Adana Ümmet ve Kardeşlik Platformu adı altında birleşen müslümanlar önceki haftalarda her Cuma günü sabah namazında Ulu Camii’de buluşup gıyabi cenaze namazı kılmak ve dua etmek kararı almışlardı, şimdi ise Adeviyye Nöbeti tutuyorlar. Müslümanlar Adeviyye Nöbeti programının 3. Gününde yine 5 Ocak Meydanı’nda toplandı. Mısır’da katliama maruz kalan kardeşlerimize destek vermek ve onların kıyamına ortak olmak için meydanlara inen müslümanlara katılım gün geçtikçe artıyor. Eylemin ilk gününden beri meydana akşam ezanı vaktinde gelen topluluk akşam ve yatsı namazlarını cemaatle kılıyor. Özellikle yatsı namazınının Kunut ile kılınmasının verdiği hissiyatın etkisi birlikteliğin şuurunu güçlendiriyor ve müslümanları kardeşleri için meydanlara bağlıyor.
“Kardeşlik mazeret değil bedel ister” sloganı temelinde başlayan eylemin 3. Gününde konuşmacılar Genç Hareket Başkanı Sezgin Kızılkoca ve Mavi Marmara Gazisi Şahin İbrahim Güleryüz idi.
Akşam namazını mütakip sözlerin en güzeli Kur’an-ı Kerim tilaveti ile başlayan programda Yediveren Ezgi Grubu’da sahne aldı. Topluluğunda eşlik ettiği ezgilerin ardından Sezgin Kızılkoca bir konuşma yaptı.

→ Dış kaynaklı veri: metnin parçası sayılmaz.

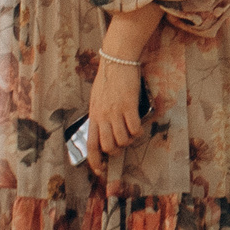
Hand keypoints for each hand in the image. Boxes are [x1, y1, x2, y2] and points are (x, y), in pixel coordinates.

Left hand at [84, 55, 144, 172]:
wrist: (117, 60)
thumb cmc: (108, 78)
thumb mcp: (97, 99)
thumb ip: (99, 114)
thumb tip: (103, 129)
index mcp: (93, 115)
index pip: (91, 145)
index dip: (95, 161)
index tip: (100, 170)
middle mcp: (102, 116)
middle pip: (108, 147)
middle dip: (117, 151)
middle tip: (122, 144)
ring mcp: (115, 112)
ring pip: (122, 140)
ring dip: (129, 140)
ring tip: (132, 132)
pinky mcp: (129, 106)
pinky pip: (135, 128)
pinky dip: (138, 131)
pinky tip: (139, 125)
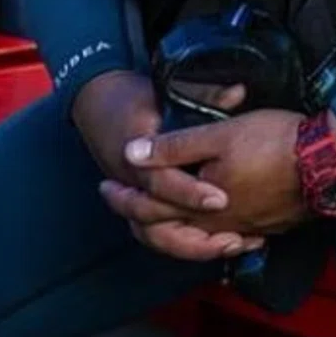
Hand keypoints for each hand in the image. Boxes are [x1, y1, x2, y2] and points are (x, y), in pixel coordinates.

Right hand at [72, 70, 252, 261]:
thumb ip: (202, 96)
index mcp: (133, 153)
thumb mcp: (164, 89)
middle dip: (195, 237)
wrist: (97, 104)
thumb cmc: (132, 96)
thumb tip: (238, 93)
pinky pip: (161, 232)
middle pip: (155, 225)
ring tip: (234, 245)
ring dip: (194, 247)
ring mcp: (133, 197)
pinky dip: (189, 243)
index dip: (190, 193)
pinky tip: (224, 243)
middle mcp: (131, 183)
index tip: (221, 200)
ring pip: (157, 236)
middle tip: (233, 238)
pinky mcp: (141, 205)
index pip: (161, 182)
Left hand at [116, 107, 312, 241]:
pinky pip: (225, 241)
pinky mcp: (263, 228)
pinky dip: (207, 238)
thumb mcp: (221, 133)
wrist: (328, 162)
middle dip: (139, 217)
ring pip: (194, 241)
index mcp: (199, 202)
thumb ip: (176, 146)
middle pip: (165, 231)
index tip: (106, 185)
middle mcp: (216, 224)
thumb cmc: (275, 142)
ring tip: (163, 218)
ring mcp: (241, 229)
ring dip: (171, 230)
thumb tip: (132, 153)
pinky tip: (213, 230)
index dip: (122, 196)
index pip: (148, 206)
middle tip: (123, 203)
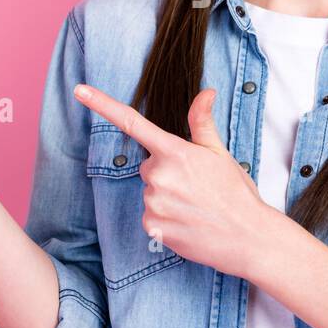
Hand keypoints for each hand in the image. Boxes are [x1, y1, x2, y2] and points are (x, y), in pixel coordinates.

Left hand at [72, 83, 274, 278]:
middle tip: (196, 186)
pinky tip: (188, 223)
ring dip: (166, 198)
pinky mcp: (152, 228)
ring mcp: (153, 203)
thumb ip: (202, 122)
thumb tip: (206, 92)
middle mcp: (159, 176)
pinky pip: (150, 218)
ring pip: (149, 194)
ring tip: (195, 207)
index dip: (102, 104)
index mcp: (175, 152)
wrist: (248, 237)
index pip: (132, 122)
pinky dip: (165, 221)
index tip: (80, 90)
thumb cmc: (236, 193)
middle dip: (166, 173)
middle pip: (148, 168)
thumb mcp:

Konuşmasına Saff suresinden ayetlerle başlayan Kızılkoca “Adeviyye kıyamlarına eşdeğer bir direniş olur mu bilemiyoruz ama Saraçhane'yi Adeviyye'ye kardeş meydan ilan ettik. Şehid vermeleri direnişi zayıflatmıyor. Çarşamba günü Rabia'da büyük bir gösteri vardı. Bağlantılarla Saraçhane'den Adeviyye'yi selamladık ve gece yarısı Rabia Meydanında yapılan katliam ve dağıtma haberi geldi. Mısır'dan arayan tanıdığımız, "Bizim dünyaya açılan kapımızı kapattılar, bizi dünyaya duyuran ses olur musunuz?" dedi. Mısır ayakta kalamazsa ne Suriye, ne Çeçenistan, ne Arakan ne de ümmetimiz ayakta kalabilir. Dünya arkasını döndü, ümmet adına sorumluluk aldığını iddia edenler sırtlarını döndü, o yüzden bizler dedik ki “bizler bu nöbeti sizler için devraldık”. İstanbul ve Türkiye’deki birçok meydanda müslümanlar nöbet almaya devam ediyorlar. Bu duruş ümmetin kıyamıdır” dedi. Kızılkoca “şehit sayılarını elli, yüz, bin, üçbin diye söylemek dilimize kolay geliyor ama orada her mazlum öldüğünde bir ocağa ateş düşüyor, orada her mazlum öldüğünde milyonlarca ocağa ateş düşüyor” dedi ve konuşmasını dua ile bitirdi.
Sezgin Kızılkoca’nın ardından Şahin İbrahim Güleryüz söz aldı. “Biz aslında 40-50 gündür öldürülmüyoruz, yüz yıldır kuşatılmış ve her türlü zulme maruz kalmıştık. İslam aleminde nereye baksak acılar görüyoruz. Şu toplantıları terketmeyin. Biz şuan Cihat’ın arkasındayız. Mısır’da şehit olarak ölmek niyetiyle kollarına isimlerini yazıyorlar ve eğer ölürlerse “ya Rabbi, herkes bizi yalnız bırakmadı, bizi yalnız bırakmayanda Türkiye halkı idi” diyecekler. Eğer onlar bunları söylüyorlarsa bizlerin bu sözlere layık olması gerekmektedir” dedi. Güleryüz daha sonra “İslam Mekke’de doğdu ama İslam Devleti Mekke’de değil Medine’de kuruldu çünkü Allah her topluluğa hakettiğini verir” dedi. “Onlar kıyama kalkıyorlarsa bizlerde teheccüd namazlarımızı kılmalıyız. Burada yalnızca müslüman olan değil, vicdanı olan herkes toplanmalıdır.” diyen Güleryüz konuşmasının ardından topluluğun kalbine tesir eden bir dua okudu ve program sona erdi. Topluluk konuşmalar sırasında sık sık sloganlar atarak duygularını dışa vurdu ve meydanı yarın tekrar daha kalabalık gelmek üzere temizlediler ve dağıldılar.